START Text section

Wednesday, 23 April 2014

The Tale of the Vampire Bride by Rhiannon Frater

By now, you should all know that I love vampire tales more than any other type of horror novel and also, that Rhiannon Frater is one of my all time favourite authors. So it pretty much stands to reason that this novel is going to be right up my street... and it is! I normally write my own description of the plot of the novel I am reviewing but after reading the introduction to this wonderful tale by Rhiannon herself, I thought I should simply copy her words as she sets up the story very eloquently and gives an insight into her mind as she prepared this story.
"In celebration of the new covers for the Vampire Bride Series and the interior overhaul of the trade paperback, I decided to share a bit about the back story of the series and the epic battle between the heroine, Lady Glynis, and the villain, Vlad Dracula.

END Text section

> [Brief]
Repeat everything in the book review from "By now, you" down to "villain, Vlad Dracula.", word for word.

START Source material

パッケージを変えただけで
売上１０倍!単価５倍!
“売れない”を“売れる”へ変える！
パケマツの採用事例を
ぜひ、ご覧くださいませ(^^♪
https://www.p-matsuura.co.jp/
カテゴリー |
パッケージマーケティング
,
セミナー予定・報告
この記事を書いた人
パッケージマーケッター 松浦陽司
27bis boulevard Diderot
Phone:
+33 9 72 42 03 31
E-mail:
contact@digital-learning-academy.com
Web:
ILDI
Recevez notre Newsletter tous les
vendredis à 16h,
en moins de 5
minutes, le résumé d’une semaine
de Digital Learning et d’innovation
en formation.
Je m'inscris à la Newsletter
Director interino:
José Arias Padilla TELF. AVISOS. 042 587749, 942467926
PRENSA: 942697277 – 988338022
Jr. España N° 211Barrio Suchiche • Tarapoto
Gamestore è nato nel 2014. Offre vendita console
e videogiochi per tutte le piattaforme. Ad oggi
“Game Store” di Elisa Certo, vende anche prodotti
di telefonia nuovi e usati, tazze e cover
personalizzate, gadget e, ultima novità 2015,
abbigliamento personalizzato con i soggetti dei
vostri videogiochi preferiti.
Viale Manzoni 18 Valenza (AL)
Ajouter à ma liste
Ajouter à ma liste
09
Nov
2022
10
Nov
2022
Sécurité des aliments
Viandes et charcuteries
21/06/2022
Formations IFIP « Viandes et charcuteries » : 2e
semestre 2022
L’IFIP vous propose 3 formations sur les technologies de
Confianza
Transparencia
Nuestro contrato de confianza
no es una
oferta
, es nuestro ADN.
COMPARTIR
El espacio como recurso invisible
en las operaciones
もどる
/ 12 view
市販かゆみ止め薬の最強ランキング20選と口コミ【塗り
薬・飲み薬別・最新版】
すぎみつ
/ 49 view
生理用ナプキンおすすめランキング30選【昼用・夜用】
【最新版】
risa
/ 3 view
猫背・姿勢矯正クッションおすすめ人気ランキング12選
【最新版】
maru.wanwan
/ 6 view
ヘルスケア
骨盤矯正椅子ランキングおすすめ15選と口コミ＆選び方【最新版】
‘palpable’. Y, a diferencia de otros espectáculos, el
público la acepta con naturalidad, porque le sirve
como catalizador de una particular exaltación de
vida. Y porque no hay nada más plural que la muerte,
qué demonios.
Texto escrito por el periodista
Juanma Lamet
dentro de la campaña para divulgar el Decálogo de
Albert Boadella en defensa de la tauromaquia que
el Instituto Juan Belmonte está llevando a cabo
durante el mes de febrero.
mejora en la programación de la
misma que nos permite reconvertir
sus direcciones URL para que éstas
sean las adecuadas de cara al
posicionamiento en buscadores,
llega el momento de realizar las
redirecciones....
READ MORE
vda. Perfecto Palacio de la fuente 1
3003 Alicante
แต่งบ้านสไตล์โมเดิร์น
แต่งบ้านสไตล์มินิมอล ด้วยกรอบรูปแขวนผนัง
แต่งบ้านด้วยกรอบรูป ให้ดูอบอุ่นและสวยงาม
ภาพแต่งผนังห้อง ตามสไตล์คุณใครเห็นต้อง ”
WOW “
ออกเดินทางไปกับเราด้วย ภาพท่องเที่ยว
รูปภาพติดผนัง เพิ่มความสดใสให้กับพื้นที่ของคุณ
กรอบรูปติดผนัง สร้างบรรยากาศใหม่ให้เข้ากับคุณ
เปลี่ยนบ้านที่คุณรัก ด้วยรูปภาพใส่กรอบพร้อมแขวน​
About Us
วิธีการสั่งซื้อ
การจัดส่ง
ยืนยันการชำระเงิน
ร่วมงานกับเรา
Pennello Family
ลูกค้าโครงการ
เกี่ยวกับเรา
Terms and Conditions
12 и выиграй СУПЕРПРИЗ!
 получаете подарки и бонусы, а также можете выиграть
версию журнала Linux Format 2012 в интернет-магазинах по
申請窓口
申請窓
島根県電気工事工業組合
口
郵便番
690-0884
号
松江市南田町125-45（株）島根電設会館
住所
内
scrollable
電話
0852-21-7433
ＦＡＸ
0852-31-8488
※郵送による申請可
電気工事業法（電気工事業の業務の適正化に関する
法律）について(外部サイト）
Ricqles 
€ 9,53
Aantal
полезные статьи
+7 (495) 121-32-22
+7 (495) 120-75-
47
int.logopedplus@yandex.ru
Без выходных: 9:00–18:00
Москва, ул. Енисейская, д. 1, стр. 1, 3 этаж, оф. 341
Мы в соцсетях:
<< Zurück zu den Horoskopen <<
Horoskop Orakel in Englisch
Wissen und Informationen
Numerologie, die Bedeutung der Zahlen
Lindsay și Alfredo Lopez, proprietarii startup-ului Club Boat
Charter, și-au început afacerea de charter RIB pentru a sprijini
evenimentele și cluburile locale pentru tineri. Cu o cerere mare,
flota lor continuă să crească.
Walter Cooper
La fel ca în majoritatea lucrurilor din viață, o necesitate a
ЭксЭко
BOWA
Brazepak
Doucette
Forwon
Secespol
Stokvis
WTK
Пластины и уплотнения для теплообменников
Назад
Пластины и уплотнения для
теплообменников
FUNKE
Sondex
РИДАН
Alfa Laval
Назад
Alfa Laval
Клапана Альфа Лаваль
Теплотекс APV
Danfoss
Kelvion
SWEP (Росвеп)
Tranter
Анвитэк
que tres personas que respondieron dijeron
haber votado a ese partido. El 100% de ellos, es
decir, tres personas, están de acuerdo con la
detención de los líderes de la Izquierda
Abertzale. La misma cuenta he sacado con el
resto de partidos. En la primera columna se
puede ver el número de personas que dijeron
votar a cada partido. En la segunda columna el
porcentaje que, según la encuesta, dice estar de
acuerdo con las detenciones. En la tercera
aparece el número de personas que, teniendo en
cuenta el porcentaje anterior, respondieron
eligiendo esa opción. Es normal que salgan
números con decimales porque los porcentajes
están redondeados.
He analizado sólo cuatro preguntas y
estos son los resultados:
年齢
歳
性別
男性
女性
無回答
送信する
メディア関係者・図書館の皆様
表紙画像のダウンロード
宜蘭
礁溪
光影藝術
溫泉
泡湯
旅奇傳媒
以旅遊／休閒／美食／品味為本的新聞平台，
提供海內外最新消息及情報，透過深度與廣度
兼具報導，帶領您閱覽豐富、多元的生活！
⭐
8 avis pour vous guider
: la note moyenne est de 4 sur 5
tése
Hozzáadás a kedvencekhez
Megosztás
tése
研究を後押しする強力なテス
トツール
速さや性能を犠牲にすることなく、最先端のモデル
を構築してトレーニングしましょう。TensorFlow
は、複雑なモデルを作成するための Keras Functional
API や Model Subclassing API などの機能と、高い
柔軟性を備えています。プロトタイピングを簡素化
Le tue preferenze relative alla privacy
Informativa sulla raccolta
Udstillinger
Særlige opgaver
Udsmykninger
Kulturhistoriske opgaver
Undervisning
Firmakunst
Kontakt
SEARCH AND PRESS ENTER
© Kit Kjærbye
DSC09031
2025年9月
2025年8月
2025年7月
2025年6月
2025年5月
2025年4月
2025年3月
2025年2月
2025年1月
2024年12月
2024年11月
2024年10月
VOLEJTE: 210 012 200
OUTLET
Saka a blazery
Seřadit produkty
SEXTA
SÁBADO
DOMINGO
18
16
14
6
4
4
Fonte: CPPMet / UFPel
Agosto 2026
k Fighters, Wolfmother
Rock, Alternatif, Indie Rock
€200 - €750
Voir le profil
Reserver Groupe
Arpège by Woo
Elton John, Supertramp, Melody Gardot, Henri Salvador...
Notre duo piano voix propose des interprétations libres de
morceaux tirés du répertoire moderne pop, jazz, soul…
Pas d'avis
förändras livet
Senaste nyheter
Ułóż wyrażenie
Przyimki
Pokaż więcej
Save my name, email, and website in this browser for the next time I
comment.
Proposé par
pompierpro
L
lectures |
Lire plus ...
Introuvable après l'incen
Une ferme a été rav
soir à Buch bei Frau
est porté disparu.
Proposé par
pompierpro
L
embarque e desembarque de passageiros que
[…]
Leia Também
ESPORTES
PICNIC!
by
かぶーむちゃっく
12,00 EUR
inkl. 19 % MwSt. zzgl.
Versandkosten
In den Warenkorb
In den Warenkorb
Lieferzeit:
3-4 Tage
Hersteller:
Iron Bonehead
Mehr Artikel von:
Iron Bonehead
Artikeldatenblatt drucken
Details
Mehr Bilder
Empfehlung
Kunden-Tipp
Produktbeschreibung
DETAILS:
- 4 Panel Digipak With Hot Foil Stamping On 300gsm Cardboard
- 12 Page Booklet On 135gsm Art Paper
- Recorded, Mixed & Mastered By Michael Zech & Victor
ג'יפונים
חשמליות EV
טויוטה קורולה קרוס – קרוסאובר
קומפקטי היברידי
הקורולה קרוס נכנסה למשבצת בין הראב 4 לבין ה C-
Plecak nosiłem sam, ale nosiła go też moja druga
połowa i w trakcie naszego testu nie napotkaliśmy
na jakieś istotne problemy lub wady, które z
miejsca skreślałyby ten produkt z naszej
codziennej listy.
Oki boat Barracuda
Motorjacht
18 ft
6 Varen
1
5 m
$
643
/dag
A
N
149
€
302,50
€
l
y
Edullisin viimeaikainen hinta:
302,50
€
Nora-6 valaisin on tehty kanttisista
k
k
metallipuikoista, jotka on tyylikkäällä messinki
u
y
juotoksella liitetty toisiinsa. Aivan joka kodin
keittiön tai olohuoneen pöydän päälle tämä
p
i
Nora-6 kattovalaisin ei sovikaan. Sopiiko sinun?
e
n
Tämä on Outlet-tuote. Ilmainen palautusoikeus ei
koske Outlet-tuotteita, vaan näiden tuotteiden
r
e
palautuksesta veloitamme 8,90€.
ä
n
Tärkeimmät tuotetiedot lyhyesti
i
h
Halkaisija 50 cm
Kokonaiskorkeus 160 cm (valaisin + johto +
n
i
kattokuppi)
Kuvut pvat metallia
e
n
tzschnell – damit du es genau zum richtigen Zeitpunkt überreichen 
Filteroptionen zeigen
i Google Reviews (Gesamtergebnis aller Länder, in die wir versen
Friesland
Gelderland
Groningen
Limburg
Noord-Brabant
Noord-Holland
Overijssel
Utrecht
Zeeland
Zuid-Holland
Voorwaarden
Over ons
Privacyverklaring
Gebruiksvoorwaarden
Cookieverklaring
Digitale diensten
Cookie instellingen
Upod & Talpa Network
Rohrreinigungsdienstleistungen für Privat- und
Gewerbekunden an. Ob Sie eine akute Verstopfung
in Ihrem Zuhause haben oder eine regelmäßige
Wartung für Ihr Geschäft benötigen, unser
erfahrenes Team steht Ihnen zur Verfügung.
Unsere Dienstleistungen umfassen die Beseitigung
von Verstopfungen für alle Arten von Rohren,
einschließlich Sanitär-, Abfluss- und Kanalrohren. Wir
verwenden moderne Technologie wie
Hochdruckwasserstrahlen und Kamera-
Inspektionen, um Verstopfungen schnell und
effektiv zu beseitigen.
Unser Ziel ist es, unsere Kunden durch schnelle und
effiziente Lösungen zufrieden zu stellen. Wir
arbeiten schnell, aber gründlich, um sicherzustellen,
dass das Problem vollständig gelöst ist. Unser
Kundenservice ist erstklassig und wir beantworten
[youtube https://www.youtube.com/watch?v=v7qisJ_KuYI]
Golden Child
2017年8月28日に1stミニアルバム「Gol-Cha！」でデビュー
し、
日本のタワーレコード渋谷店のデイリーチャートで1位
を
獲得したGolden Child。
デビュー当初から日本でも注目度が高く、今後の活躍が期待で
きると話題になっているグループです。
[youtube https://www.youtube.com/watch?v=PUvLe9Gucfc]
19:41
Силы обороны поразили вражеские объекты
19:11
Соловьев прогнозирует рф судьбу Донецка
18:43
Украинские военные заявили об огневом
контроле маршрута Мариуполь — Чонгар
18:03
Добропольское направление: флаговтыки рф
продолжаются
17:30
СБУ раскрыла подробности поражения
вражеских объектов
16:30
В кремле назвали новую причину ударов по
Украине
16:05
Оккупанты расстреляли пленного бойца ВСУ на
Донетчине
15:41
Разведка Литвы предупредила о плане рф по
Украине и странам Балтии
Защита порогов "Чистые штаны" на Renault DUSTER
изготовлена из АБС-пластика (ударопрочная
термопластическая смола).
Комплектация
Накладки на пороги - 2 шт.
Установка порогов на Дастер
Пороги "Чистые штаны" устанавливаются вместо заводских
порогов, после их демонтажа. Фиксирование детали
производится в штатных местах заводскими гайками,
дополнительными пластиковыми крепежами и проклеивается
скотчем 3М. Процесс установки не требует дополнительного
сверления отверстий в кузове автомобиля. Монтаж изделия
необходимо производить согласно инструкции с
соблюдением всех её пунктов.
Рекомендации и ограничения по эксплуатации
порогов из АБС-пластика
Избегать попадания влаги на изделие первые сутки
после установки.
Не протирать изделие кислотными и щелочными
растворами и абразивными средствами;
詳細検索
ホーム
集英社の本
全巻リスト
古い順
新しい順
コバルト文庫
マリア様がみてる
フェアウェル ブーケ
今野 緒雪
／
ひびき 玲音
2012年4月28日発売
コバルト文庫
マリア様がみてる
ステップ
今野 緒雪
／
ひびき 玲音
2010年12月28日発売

END Source material

> [Result below]
By now, you should all know that I love vampire tales more than any other type of horror novel and also, that Rhiannon Frater is one of my all time favourite authors. So it pretty much stands to reason that this novel is going to be right up my street... and it is! I normally write my own description of the plot of the novel I am reviewing but after reading the introduction to this wonderful tale by Rhiannon herself, I thought I should simply copy her words as she sets up the story very eloquently and gives an insight into her mind as she prepared this story.
"In celebration of the new covers for the Vampire Bride Series and the interior overhaul of the trade paperback, I decided to share a bit about the back story of the series and the epic battle between the heroine, Lady Glynis, and the villain, Vlad Dracula.